7 aydır bu amaca ulaşılamayınca şimdi içeriden döviz teminine hız verildiği anlaşılıyor. Bunun için MB, politika faizi üzerinden bankalara TL finansman sağlamak yerine, MB’ye döviz getirip karşılığında TL talep eden bankalara kısa vadeli swap işlemiyle düşük faizli TL kaynak sağlıyor.
Cumhurbaşkanı Erdoğan, enflasyonla mücadelede faziletli döneme geçildiğini vurgulamasına karşılık, para politikalarından sonuç alınmasının zaman aldığını dile getirerek örtülü şekilde memnuniyetsizliğini ifade etti. Bu ekonomi yönetiminde uyarı olarak algılandı ve paniğe yol açtı. O yüzden 7 aydır gelmeyen dış kaynak yerine, içeride bankalardan döviz teminine hız verildi.
Mevcut uygulamada normal yollarla MB’den açık piyasa işlemleriyle TL kaynak sağlayan bankalar, MB’ye yüzde 40 politika faizi ödüyor. MB’ye döviz getirip swap işlemiyle karşılığında TL finansman sağlayan bankalarsa politika faizinin 7 puan altında yüzde 33 TL faizi ödüyor. MB, bankalardan ‘ödünç döviz’ toplayarak rezervlerini artırıp tüm zamanların rezerv rekorunun kırıldığı algısını yayıyor.

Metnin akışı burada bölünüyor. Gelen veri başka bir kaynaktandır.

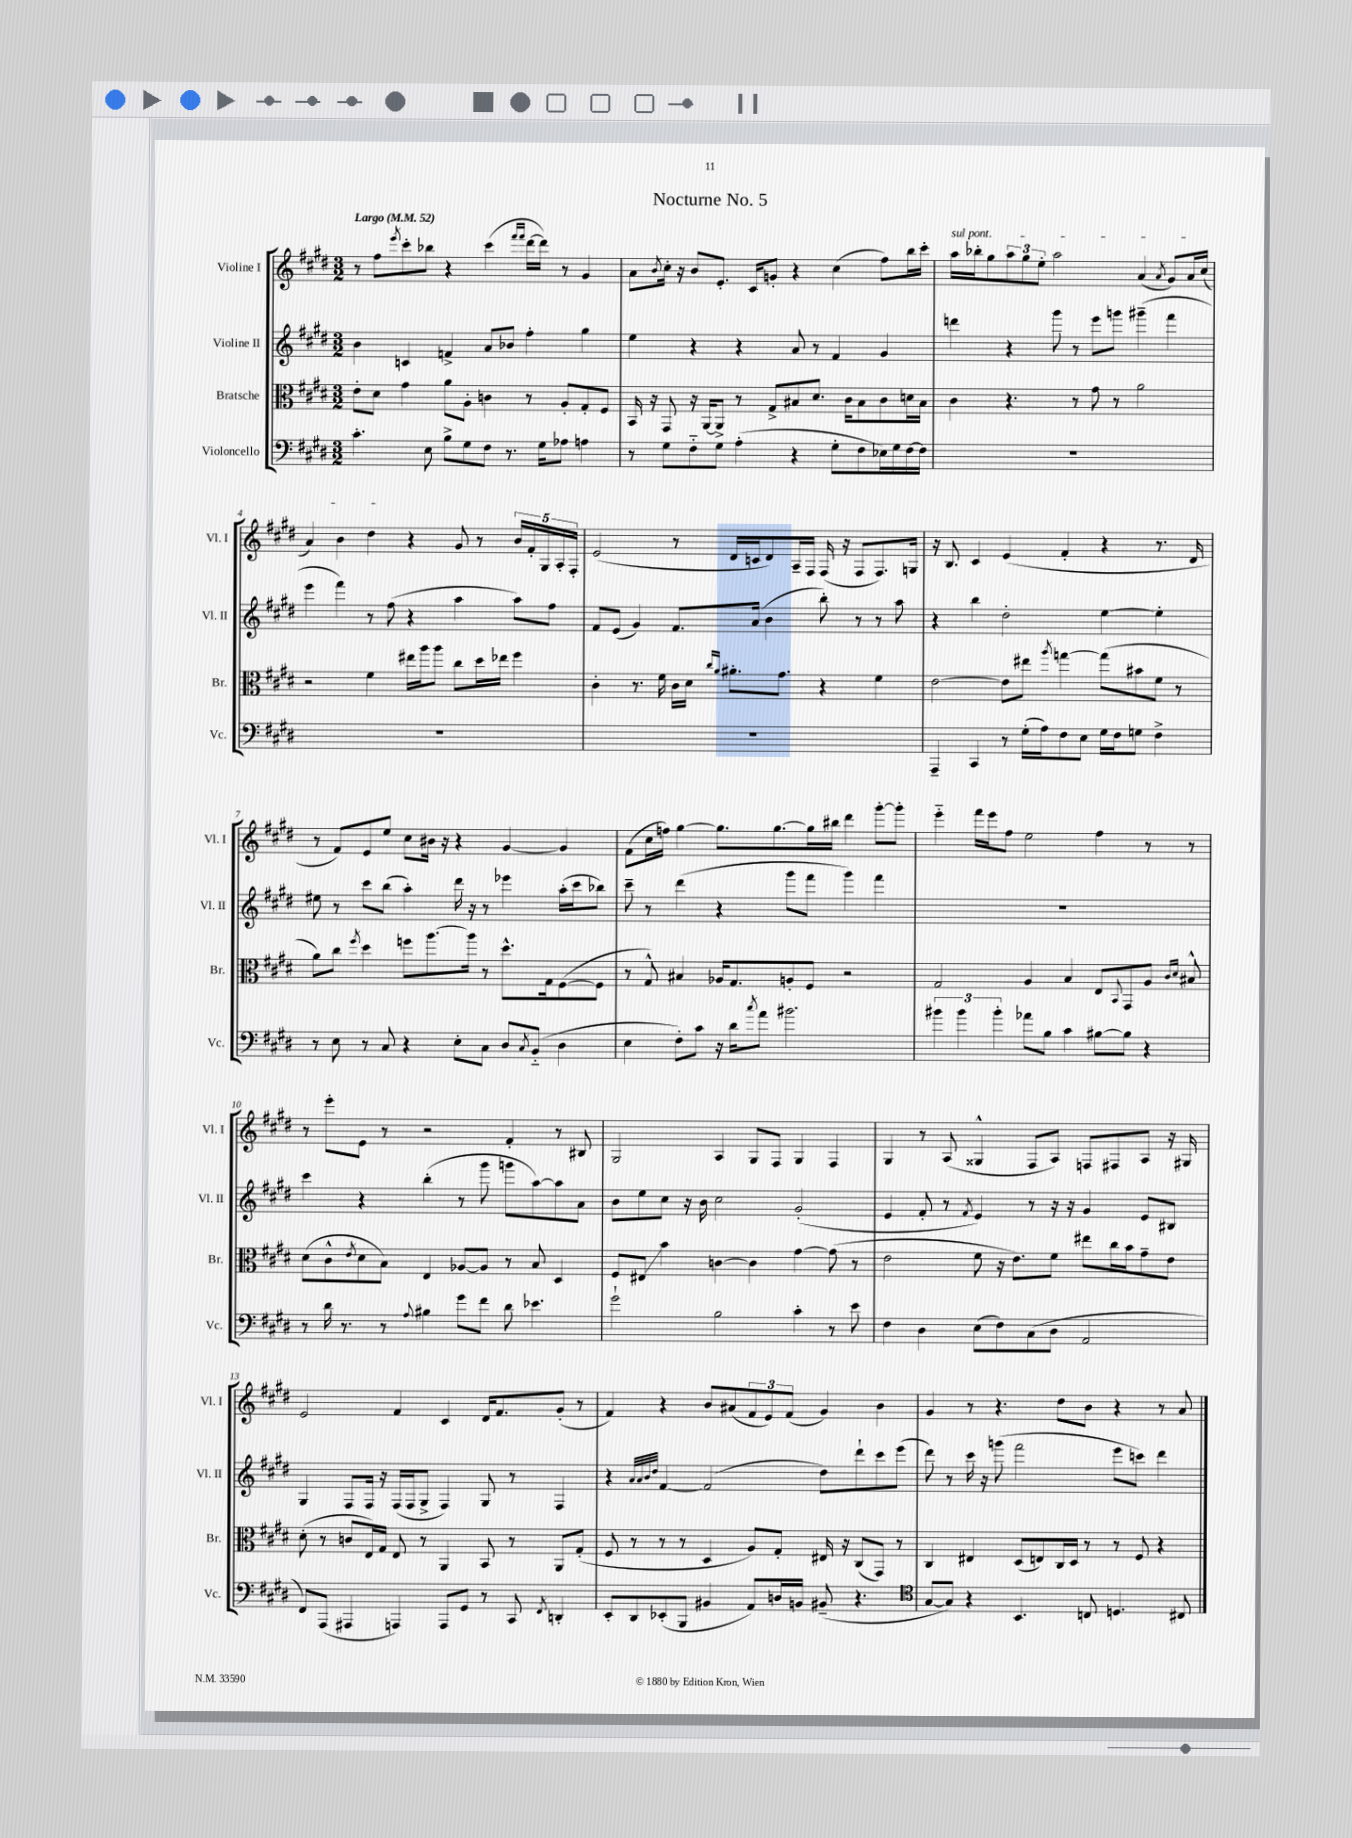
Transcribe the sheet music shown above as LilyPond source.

\header { title = "Nocturne No. 5" }
<<
\new StaffGroup <<
\new Staff = "s0" \with { instrumentName = "Violine I" shortInstrumentName = "Vl. I" } {
    \clef treble \key e \major \numericTimeSignature \time 3/2 \tempo "Largo" 4 = 52
    r8 fis''8 \acciaccatura { e'''8 } cis'''8-. bes''8 r4 cis'''4( \grace { fis'''16 fis'''16 } dis'''16~ dis'''16) r8 gis'4 |
    a'8 \acciaccatura { b'8 } cis''16-. r16 b'8 e'8.-. cis'16 g'8-. r4 cis''4( fis''8) b''16 cis'''16-. |
    \once \override TextSpanner.bound-details.left.text = \markup { \italic "sul pont." } a''16\startTextSpan bes''16-. gis''8 \tuplet 3/2 { a''8 gis''8 e''8-. } a''2 a'4( \acciaccatura { a'8 } gis'8) a'16 cis''16( |
    a'4) b'4 dis''4\stopTextSpan r4 gis'8 r8 \tuplet 5/4 { b'16 fis'16-. gis16 a16-. fis16-. } |
    e'2( r8 dis'16 c'16 dis'8) a16-- fis16 fis16( r16 fis8 fis8.) g16 |
    r16 b8. cis'4 e'4( fis'4-. r4 r8. dis'16 |
    r8 fis'8) e'8 e''8 cis''8 bis'16 r16 r4 gis'4~ gis'4 |
    fis'8( cis''16 f''16) gis''4~ gis''8. gis''8.~ gis''16 bis''16 dis'''4 gis'''8~-. gis'''8-. |
    e'''4-_ fis'''16 e'''16 fis''8 e''2 fis''4 r8 r8 |
    r8 e'''8-. e'8 r8 r2 fis'4-. r8 bis8 |
    gis2 a4 gis8 fis8 gis4 fis4 |
    gis4 r8 a8( gisis4-^ fis8 a8) f8 fis8 a8 r16 gis16 |
    e'2 fis'4 cis'4 dis'16 fis'8. gis'8-.( r8 |
    fis'4) r4 b'8 ais'8( \tuplet 3/2 { fis'8 e'8) fis'8( } gis'4) b'4 |
    gis'4 r8 r4. dis''8 b'8 r4 r8 a'8 \bar "|." |
}
\new Staff = "s1" \with { instrumentName = "Violine II" shortInstrumentName = "Vl. II" } {
    \clef treble \key e \major \numericTimeSignature \time 3/2
    b'4 c'4 f'4-> a'8 bes'8 fis''4-. gis''4 |
    e''4 r4 r4 a'8 r8 fis'4 gis'4 |
    d'''4 r4 gis'''8 r8 e'''8 g'''8 gis'''4--( fis'''4 |
    e'''4 fis'''4) r8 fis''8( r4 a''4 a''8) fis''8 |
    fis'8 e'8( gis'4) fis'8. a'16( b'4 b''8-.) r8 r8 a''8 |
    r4 b''4 dis''2-. e''4~ e''4-. |
    eis''8 r8 cis'''8 b''8( a''4-.) dis'''16 r16 r8 ees'''4 a''16-.( cis'''16 bes''8) |
    cis'''8-- r8 dis'''4( r4 gis'''8 fis'''8 gis'''4) fis'''4 |
    R1. |
    cis'''4 r4 b''4-.( r8 gis'''8 g'''8 a''8~) a''8 a'8 |
    b'8 e''8 cis''8 r16 b'16 cis''2 gis'2-.( |
    e'4 fis'8-. r8 \acciaccatura { fis'8 } e'4) r8 r16 r16 gis'4 e'8 bis8 |
    gis4 fis8 fis16 r16 fis16( fis16 gis8-> fis4) gis8 r8 fis4 |
    r4 \grace { a'32 a'32 b'32 dis''32 } fis'4~ fis'2( dis''8) dis'''8-! cis'''8 e'''8( |
    dis'''8) r8 cis'''16 r16 g'''8( fis'''2 e'''8 c'''8) dis'''4 \bar "|." |
}
\new Staff = "s2" \with { instrumentName = "Bratsche" shortInstrumentName = "Br." } {
    \clef alto \key e \major \numericTimeSignature \time 3/2
    e'8-. dis'8 gis'4 a'8 a8-. c'4 r8 a8-. gis8-. fis8 |
    b,16 r16 gis,8 r16 a,16~ a,8-> r8 gis8-> bis8 dis'8. cis'16 bis8 cis'8 d'16 bis16 |
    cis'4 r4. r8 gis'8 r8 a'2 |
    r2 fis'4 eis''16 a''16 a''8 cis''8 dis''16 ees''16 fis''4 |
    cis'4-. r8. fis'16 cis'16 dis'16 \grace { cis''16 a'16 } ais'8.-. gis'8. r4 fis'4 |
    e'2~ e'8 eis''8 \acciaccatura { a''8 } g''4~ g''8( bis'8 fis'8 r8 |
    a'8) cis''8 \acciaccatura { fis''8 } dis''4 f''8 a''8.~ a''16 r8 dis''8.-^ gis16 fis8~( fis8 |
    r8 gis8-^) bis4 aes16 gis8. a8-. fis8 r2 |
    gis2 a4 b4 e8 \appoggiatura { b,8 } gis,8 a8 \grace { cis'16 dis'16 } bis8-^ |
    dis'8( cis'8-^ \acciaccatura { e'8 } dis'8 b8) e4 aes8~ aes8 r8 b8 dis4 |
    fis8 eis8\glissando b'4 c'4~ c'4 gis'4~ gis'8( r8 |
    e'2 fis'8 r16 e'8.) fis'8 eis''8 cis''16 b'16 gis'8-- e'8 |
    dis'8-.( r8 c'8 e16) gis16 e8 r8 a,4 b,8 r8 a,8 gis8-.( |
    fis8 r8 r8 r8 dis4 a8) gis8-. eis16 r16 cis8( gis,8) r8 |
    cis4 eis4 dis8( e8) cis16 dis16 r8 r8 fis8 r4 \bar "|." |
}
\new Staff = "s3" \with { instrumentName = "Violoncello" shortInstrumentName = "Vc." } {
    \clef bass \key e \major \numericTimeSignature \time 3/2
    cis'4.-. e8 b8-> gis8 fis8 r8. gis16 aes8 a4 |
    r8 gis8 fis8-_ gis8 a4-.( r4 gis8-. fis8 ees16) gis16 fis16~ fis16 |
    R1. |
    R1. |
    R1. |
    a,,4-- cis,4 r8 gis16-.( a16) fis8 e8 gis16 fis16 g8 fis4-> |
    r8 e8 r8 cis8 r4 e8-. cis8 dis8 \acciaccatura { cis8 } b,8-_( dis4 |
    e4 fis8-.) cis'8 r16 dis'16 \acciaccatura { cis''8 } a'8 bis'2. |
    \tuplet 3/2 { bis'4 bis'4 bis'4-. } aes'8 b8 cis'4 bis8~ bis8 r4 |
    r8 dis'16 r8. r8 \appoggiatura { a8 } bis4 gis'8 fis'8 dis'8 ees'4. |
    gis'2-! b2 cis'4-. r8 e'8 |
    fis4 dis4 e8( fis8) cis8( dis8 a,2 |
    fis,8) a,,8( ais,,4 a,,4) a,,8 gis,8 r8 cis,8 \acciaccatura { fis,8 } d,4-. |
    e,8-. dis,8 ees,8-.( b,,8 bis,4 a,8) d16 b,16 bis,8--( r4. |
    \clef tenor gis8~ gis8) r4 b,4. c8 d4. cis8 \bar "|." |
}
>>
>>
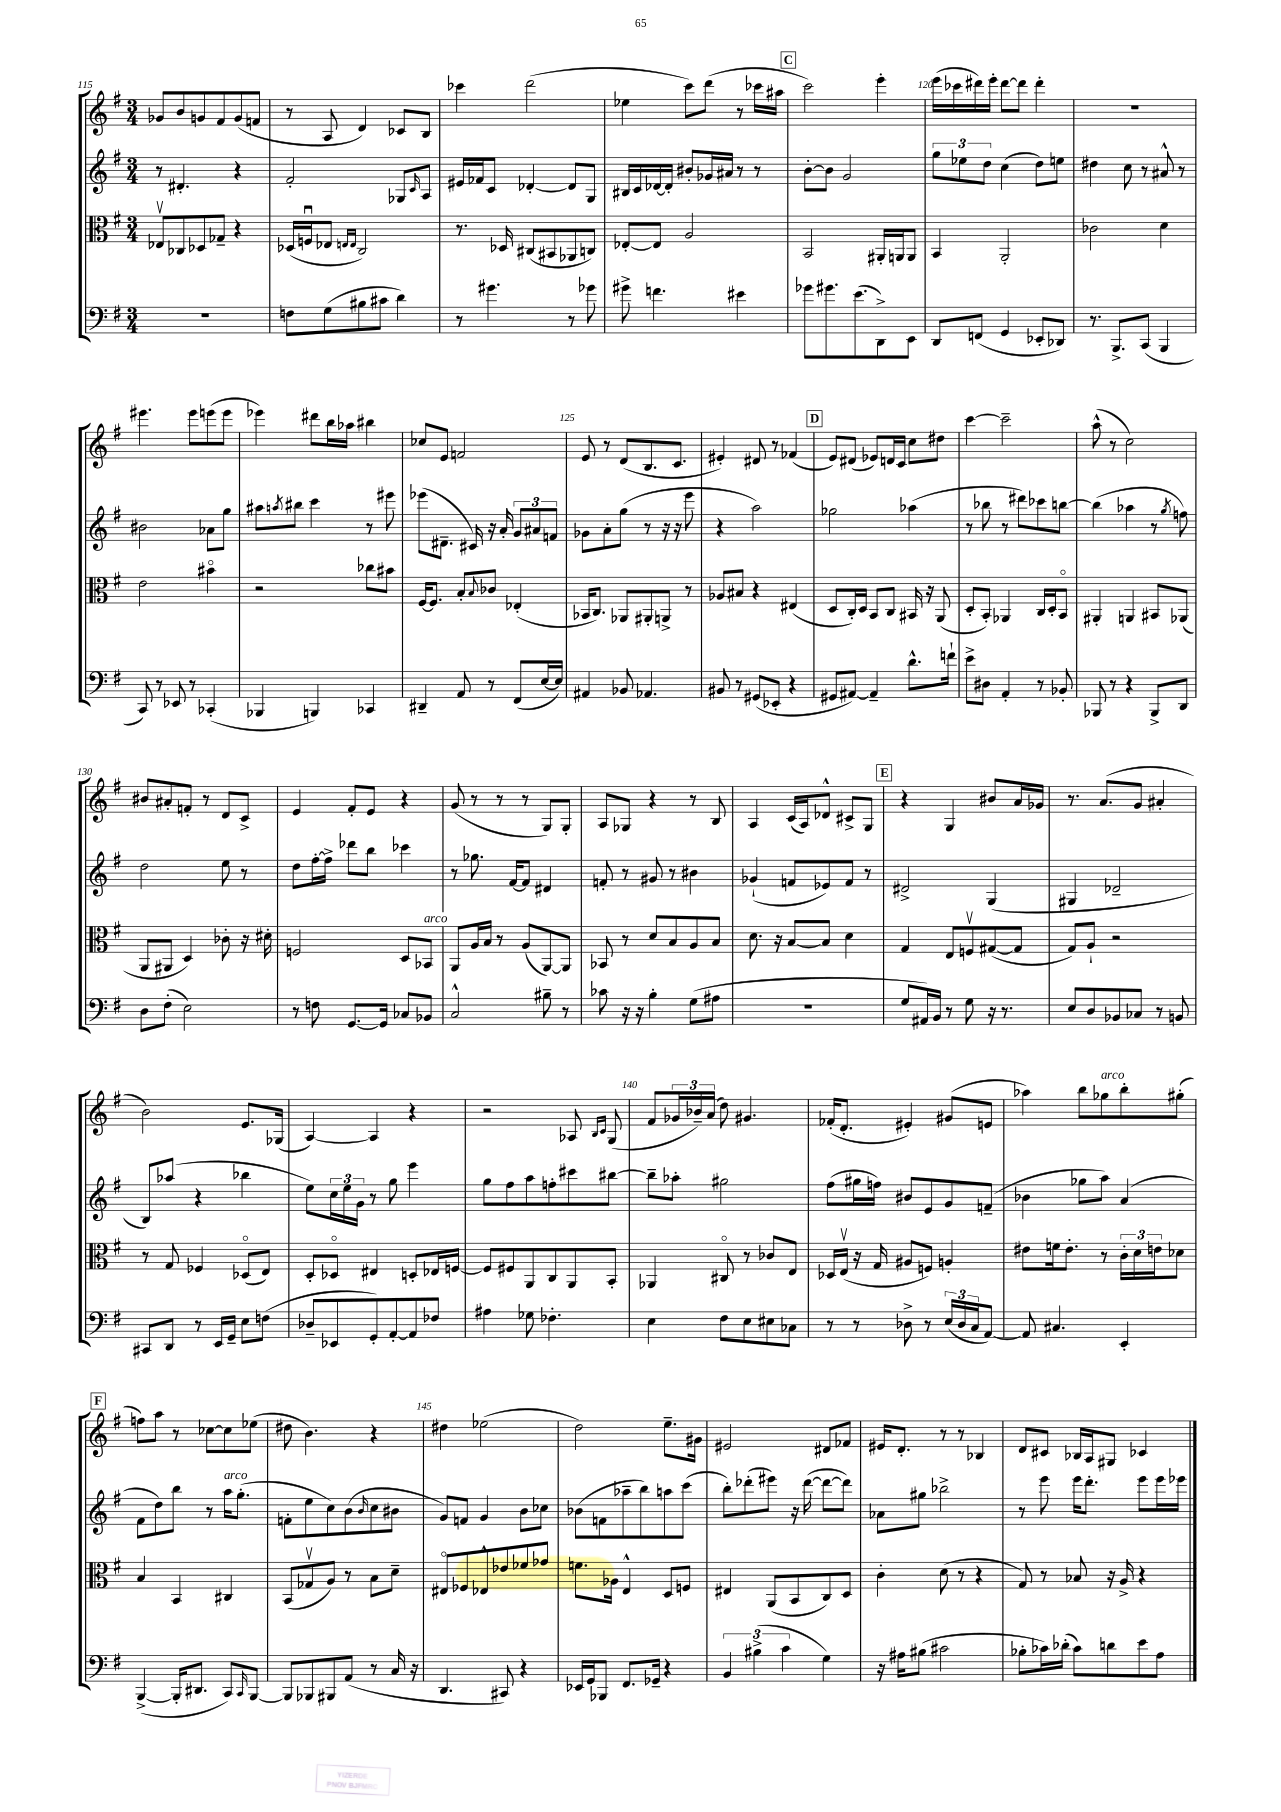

Kamu ve özel bankaların son dönemde yurt dışından kredi teminine hız vermelerinin gerisinde MB’ye ‘ödünç rezerv’ planı yatıyor. Ziraat Bankası, geçen hafta Deutsche Bank’tan 1 milyar 75 milyon euro kredi çekti. Rasyonele dönüş söylemine karşılık arka kapı yöntemleriyle kısa sürede rezerv artışı algısı yaratmak, dövizde ve kurda Kur Korumalı Mevduat’tan (KKM) daha yıkıcı etkilere yol açabilir. MB rezervleri bankalardan ödünç dövizle kâğıt üzerinde rekor kırsa da küresel piyasalarda inandırıcı bulunmadığı için kaynak gelmiyor. Aranan dış finansman bulunamıyor.”